Une « métaphore de la vie de la nation » : le 29 novembre, lors de sa dernière visite du chantier de la cathédrale, c’est en ces termes qu’Emmanuel Macron évoque Notre-Dame de Paris. Moins d’un an auparavant, le 31 décembre 2023, lors de ses vœux aux Français, le président de la République faisait de la réouverture à venir de l’édifice une « fierté française ». Pour le chef de l’Etat, ces cérémonies sont l’occasion de célébrer une grande réussite pour le pays. Un moment de réjouissance collective qui vient réparer la « blessure nationale » qu’a été, le 15 avril 2019, la vision de la cathédrale enflammée. Notre-Dame de Paris, dans la détresse ou la joie, parviendrait ainsi à réunir les Français autour d’elle.
« La paroisse de la nation » : pour l’essayiste Maryvonne de Saint-Pulgent, ancienne directrice du patrimoine au ministère de la culture, voilà ce que représente la cathédrale parisienne – et ce, même si cette expression « peut sembler déconcertante dans une république laïque ». « Nous avons besoin d’un lieu qui s’inscrit dans la longue durée, d’un lieu marqué par le sacré, où la nation se retrouve, estime l’autrice de La Gloire de Notre-Dame. La foi et le pouvoir (Gallimard, 2023). De nombreux pays possèdent un tel espace, où certains grands moments de la vie nationale sont célébrés. La République en a besoin elle aussi. Le Panthéon aurait pu être ce temple national et républicain, mais il est trop récent et il ne possède pas la même sacralité. C’est donc à Notre-Dame qu’est revenu ce rôle. »
Cette consécration est aujourd’hui acquise, mais elle a mis près de deux siècles à advenir. « Sous les différents régimes qui se sont succédé durant le XIXe siècle, la cathédrale a été le cadre de cérémonies associant le pouvoir politique à la religion catholique, la plus fameuse étant le sacre de Napoléon Ier en 1804 », rappelle Mme de Saint-Pulgent. Immortalisé par le tableau de Jacques-Louis David, le couronnement à Notre-Dame a été un grand moment de communication politique pour l’Empereur : elle lui a permis d’affirmer son statut de souverain tout en rompant avec la tradition monarchique du sacre de Reims.

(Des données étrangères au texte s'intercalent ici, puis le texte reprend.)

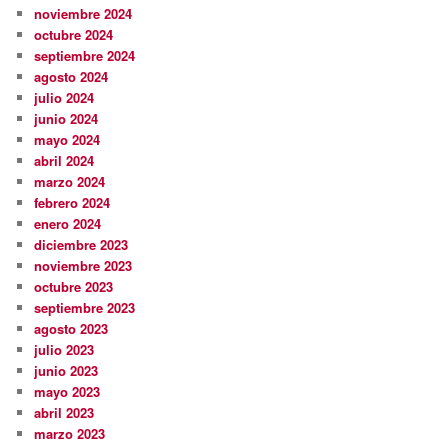
noviembre 2024
octubre 2024
septiembre 2024
agosto 2024
julio 2024
junio 2024
mayo 2024
abril 2024
marzo 2024
febrero 2024
enero 2024
diciembre 2023
noviembre 2023
octubre 2023
septiembre 2023
agosto 2023
julio 2023
junio 2023
mayo 2023
abril 2023
marzo 2023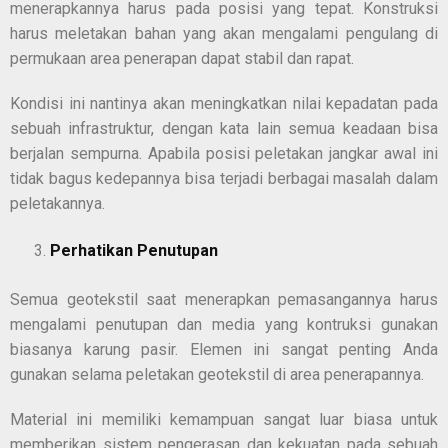
menerapkannya harus pada posisi yang tepat. Konstruksi
harus meletakan bahan yang akan mengalami pengulang di
permukaan area penerapan dapat stabil dan rapat.
Kondisi ini nantinya akan meningkatkan nilai kepadatan pada
sebuah infrastruktur, dengan kata lain semua keadaan bisa
berjalan sempurna. Apabila posisi peletakan jangkar awal ini
tidak bagus kedepannya bisa terjadi berbagai masalah dalam
peletakannya.
Perhatikan Penutupan
Semua geotekstil saat menerapkan pemasangannya harus
mengalami penutupan dan media yang kontruksi gunakan
biasanya karung pasir. Elemen ini sangat penting Anda
gunakan selama peletakan geotekstil di area penerapannya.
Material ini memiliki kemampuan sangat luar biasa untuk
memberikan sistem pengerasan dan kekuatan pada sebuah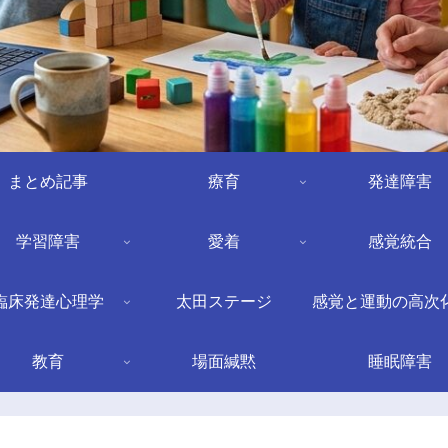
まとめ記事
療育
発達障害
学習障害
愛着
感覚統合
臨床発達心理学
太田ステージ
感覚と運動の高次
教育
場面緘黙
睡眠障害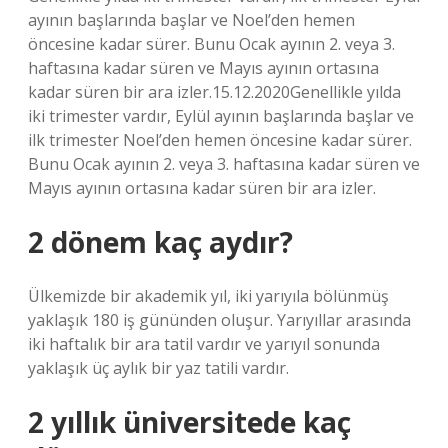
ayının başlarında başlar ve Noel’den hemen
öncesine kadar sürer. Bunu Ocak ayının 2. veya 3.
haftasına kadar süren ve Mayıs ayının ortasına
kadar süren bir ara izler.15.12.2020Genellikle yılda
iki trimester vardır, Eylül ayının başlarında başlar ve
ilk trimester Noel’den hemen öncesine kadar sürer.
Bunu Ocak ayının 2. veya 3. haftasına kadar süren ve
Mayıs ayının ortasına kadar süren bir ara izler.
2 dönem kaç aydır?
Ülkemizde bir akademik yıl, iki yarıyıla bölünmüş
yaklaşık 180 iş gününden oluşur. Yarıyıllar arasında
iki haftalık bir ara tatil vardır ve yarıyıl sonunda
yaklaşık üç aylık bir yaz tatili vardır.
2 yıllık üniversitede kaç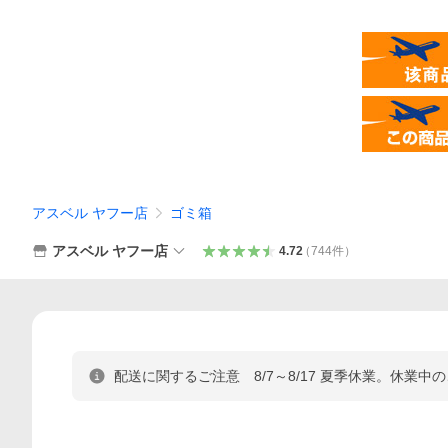
アスベル ヤフー店
ゴミ箱
アスベル ヤフー店
4.72
（
744
件
）
配送に関するご注意 8/7～8/17 夏季休業。休業中の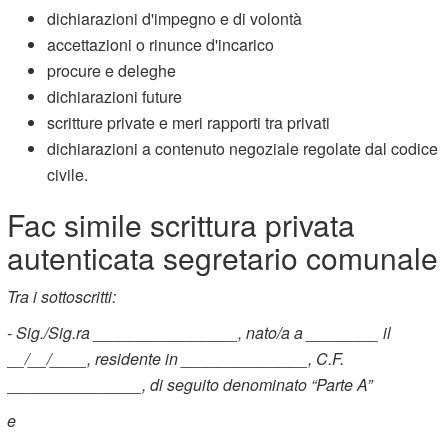
dichiarazioni d'impegno e di volontà
accettazioni o rinunce d'incarico
procure e deleghe
dichiarazioni future
scritture private e meri rapporti tra privati
dichiarazioni a contenuto negoziale regolate dal codice
civile.
Fac simile scrittura privata
autenticata segretario comunale
Tra i sottoscritti:
- Sig./Sig.ra ________________, nato/a a ________ il
__/__/____, residente in ______________, C.F.
_______________, di seguito denominato “Parte A”
e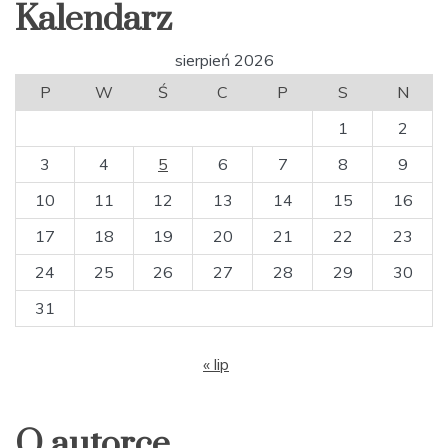
Kalendarz
sierpień 2026
P
W
Ś
C
P
S
N
1
2
3
4
5
6
7
8
9
10
11
12
13
14
15
16
17
18
19
20
21
22
23
24
25
26
27
28
29
30
31
« lip
O autorce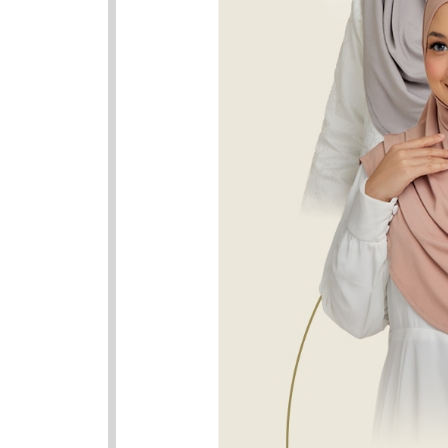
Variasi
Nama Ya
Nama
Hasnain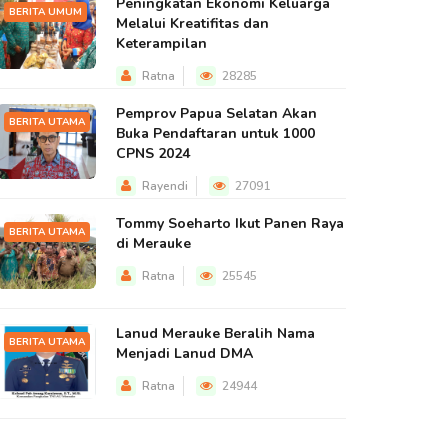
Peningkatan Ekonomi Keluarga
BERITA UMUM
Melalui Kreatifitas dan
Keterampilan
Ratna
28285
Pemprov Papua Selatan Akan
BERITA UTAMA
Buka Pendaftaran untuk 1000
CPNS 2024
Rayendi
27091
Tommy Soeharto Ikut Panen Raya
BERITA UTAMA
di Merauke
Ratna
25545
Lanud Merauke Beralih Nama
BERITA UTAMA
Menjadi Lanud DMA
Ratna
24944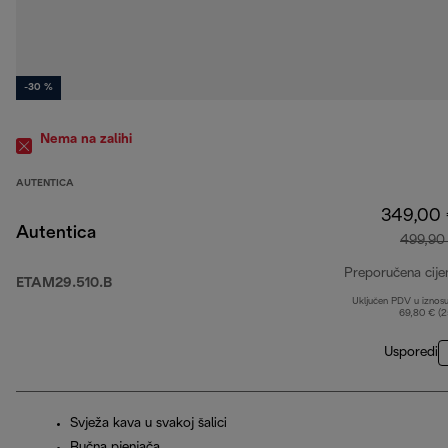
-30 %
Nema na zalihi
AUTENTICA
349,00
Autentica
499,90
Preporučena cije
ETAM29.510.B
Uključen PDV u iznos
69,80 € (
Usporedi
Svježa kava u svakoj šalici
Ručna pjenjača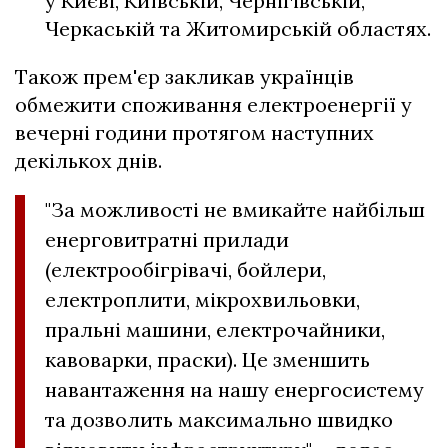
у Києві, Київській, Чернігівській,
Черкаській та Житомирській областях.
Також прем'єр закликав українців
обмежити споживання електроенергії у
вечерні години протягом наступних
декількох днів.
"За можливості не вмикайте найбільш
енерговитратні прилади
(електрообігрівачі, бойлери,
електроплити, мікрохвильовки,
пральні машини, електрочайники,
кавоварки, праски). Це зменшить
навантаження на нашу енергосистему
та дозволить максимально швидко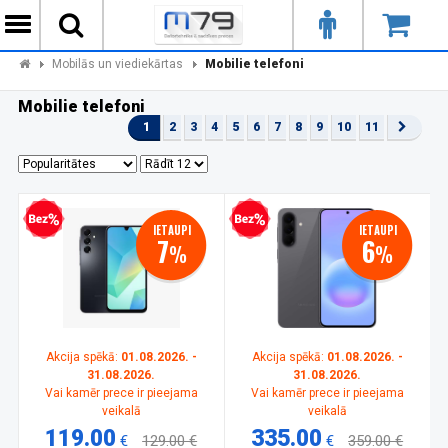
Mobilās un viediekārtas
Mobilie telefoni
Mobilie telefoni
1
2
3
4
5
6
7
8
9
10
11
zprocentu kredīts
Bezprocentu kredīts
IETAUPI
IETAUPI
7
6
%
%
Akcija spēkā:
01.08.2026. -
Akcija spēkā:
01.08.2026. -
31.08.2026.
31.08.2026.
Vai kamēr prece ir pieejama
Vai kamēr prece ir pieejama
veikalā
veikalā
119.00
335.00
€
129.00 €
€
359.00 €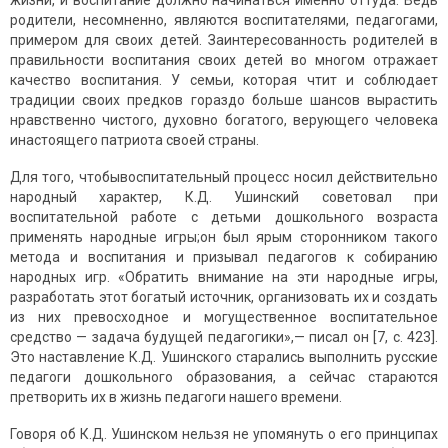
жизни, и воспитание должно начинаться именно оттуда. Ведь
родители, несомненно, являются воспитателями, педагогами,
примером для своих детей. Заинтересованность родителей в
правильности воспитания своих детей во многом отражает
качество воспитания. У семьи, которая чтит и соблюдает
традиции своих предков гораздо больше шансов вырастить
нравственно чистого, духовно богатого, верующего человека
инастоящего патриота своей страны.
Для того, чтобывоспитательный процесс носил действительно
народный характер, К.Д. Ушинский советовал при
воспитательной работе с детьми дошкольного возраста
применять народные игры;он был ярым сторонником такого
метода и воспитания и призывал педагогов к собиранию
народных игр. «Обратить внимание на эти народные игры,
разработать этот богатый источник, организовать их и создать
из них превосходное и могущественное воспитательное
средство — задача будущей педагогики»,— писал он [7, c. 423].
Это наставление К.Д. Ушинского старались выполнить русские
педагоги дошкольного образования, а сейчас стараются
претворить их в жизнь педагоги нашего времени.
Говоря об К.Д. Ушинском нельзя не упомянуть о его принципах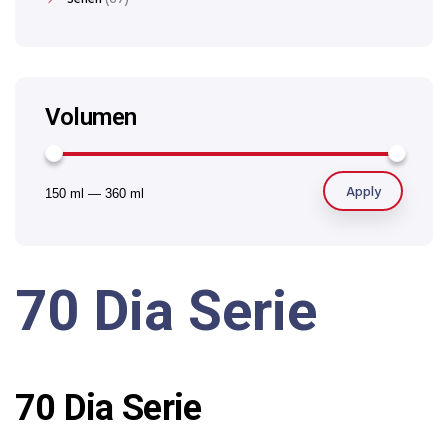
Volumen
Apply
150 ml
—
360 ml
70 Dia Serie
70 Dia Serie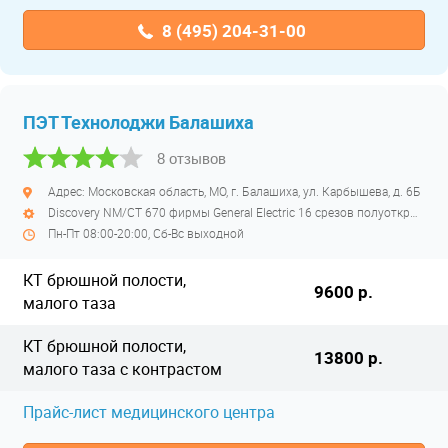
8 (495) 204-31-00
ПЭТ Технолоджи Балашиха
8 отзывов
Адрес: Московская область, МО, г. Балашиха, ул. Карбышева, д. 6Б
Discovery NM/CT 670 фирмы General Electric 16 срезов полуоткрытый
Пн-Пт 08:00-20:00, Сб-Вс выходной
КТ брюшной полости,
9600 р.
малого таза
КТ брюшной полости,
13800 р.
малого таза с контрастом
Прайс-лист медицинского центра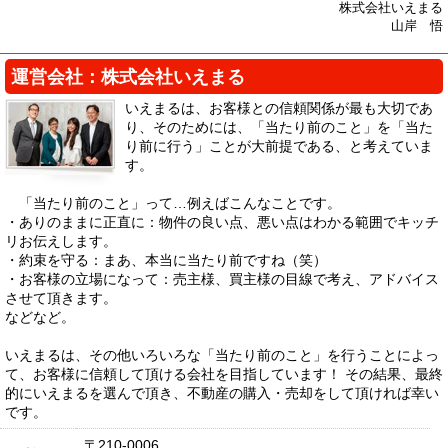
株式会社いえまる
山岸 悟
運営会社：株式会社いえまる
いえまるは、お客様との信頼関係が最も大切であ
り、そのためには、「当たり前のこと」を「当た
り前に行う」ことが大前提である、と考えていま
す。
「当たり前のこと」って…例えばこんなことです。
・ありのままに正直に：物件の良い点、悪い点はわかる範囲でキッチ
リお伝えします。
・約束を守る：まあ、本当に当たり前ですね（笑）
・お客様の立場になって：売主様、買主様の目線で考え、アドバイス
させて頂きます。
などなど。
いえまるは、その他いろいろな「当たり前のこと」を行うことによっ
て、お客様に信頼して頂ける会社を目指しています！ その結果、最終
的にいえまるを選んで頂き、不動産の購入・売却をして頂ければ幸い
です。
〒210-0006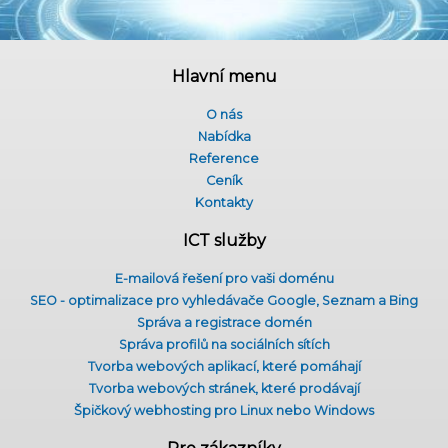
Hlavní menu
O nás
Nabídka
Reference
Ceník
Kontakty
ICT služby
E-mailová řešení pro vaši doménu
SEO - optimalizace pro vyhledávače Google, Seznam a Bing
Správa a registrace domén
Správa profilů na sociálních sítích
Tvorba webových aplikací, které pomáhají
Tvorba webových stránek, které prodávají
Špičkový webhosting pro Linux nebo Windows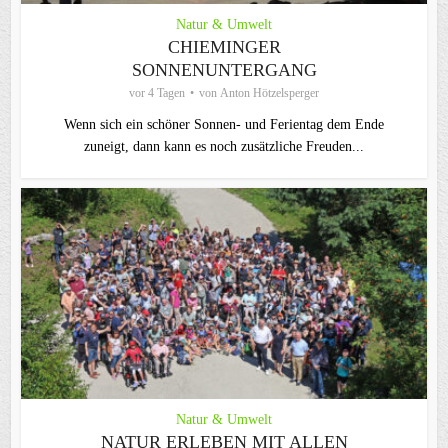
Natur & Umwelt
CHIEMINGER
SONNENUNTERGANG
vor 4 Tagen
von
Anton Hötzelsperger
Wenn sich ein schöner Sonnen- und Ferientag dem Ende
zuneigt, dann kann es noch zusätzliche Freuden...
Natur & Umwelt
NATUR ERLEBEN MIT ALLEN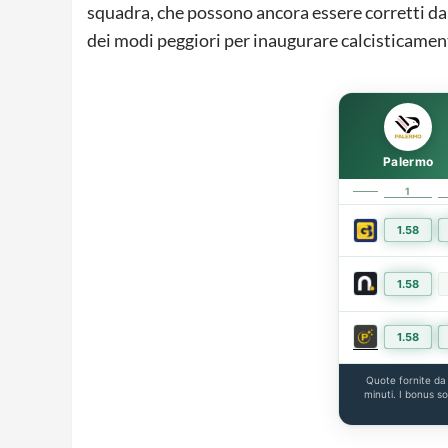
squadra, che possono ancora essere corretti da
dei modi peggiori per inaugurare calcisticament
Palermo
1
1.58
1.58
1.58
Quote fornite d
minuti. I bonus s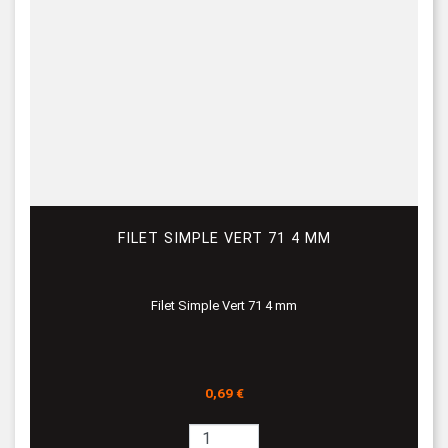
FILET SIMPLE VERT 71 4 MM
Filet Simple Vert 71 4 mm
Prix
0,69 €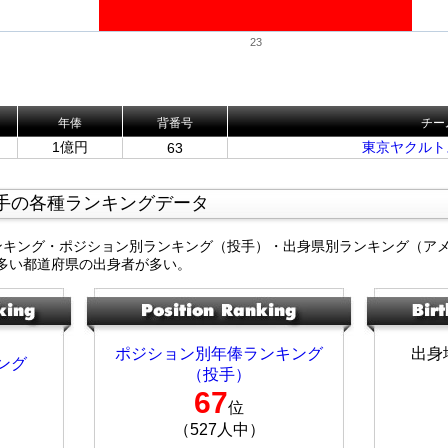
23
年俸
背番号
チー
1億円
東京ヤクルト
63
手の各種ランキングデータ
ンキング・ポジション別ランキング（投手）・出身県別ランキング（ア
多い都道府県の出身者が多い。
ポジション別年俸ランキング
出身
ング
（投手）
67
位
（527人中）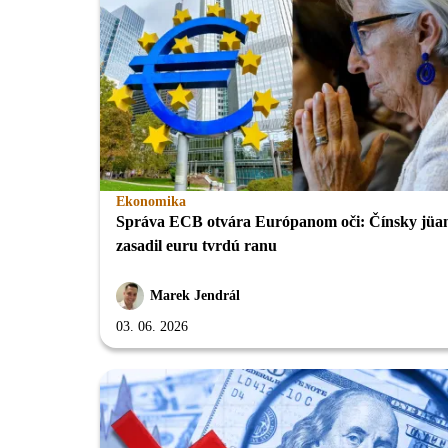
Ekonomika
Správa ECB otvára Európanom oči: Čínsky jüa
zasadil euru tvrdú ranu
Marek Jendrál
03. 06. 2026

Avec l’avènement de la IIIe République, en 1870, la cathédrale aurait pu cesser d’être cette église « officielle » de l’Etat – et c’est d’ailleurs ce qui se passe pendant un temps. Les dirigeants républicains, promoteurs de la laïcité, parfois franchement anticléricaux, souhaitent se démarquer de la vision du monde qui prédomine au sein de leur opposition de droite, catholique et monarchiste. « Dans ce contexte, ils évitent, bien sûr, de faire d’une cathédrale le lieu de cérémonies officielles », précise Maryvonne de Saint-Pulgent.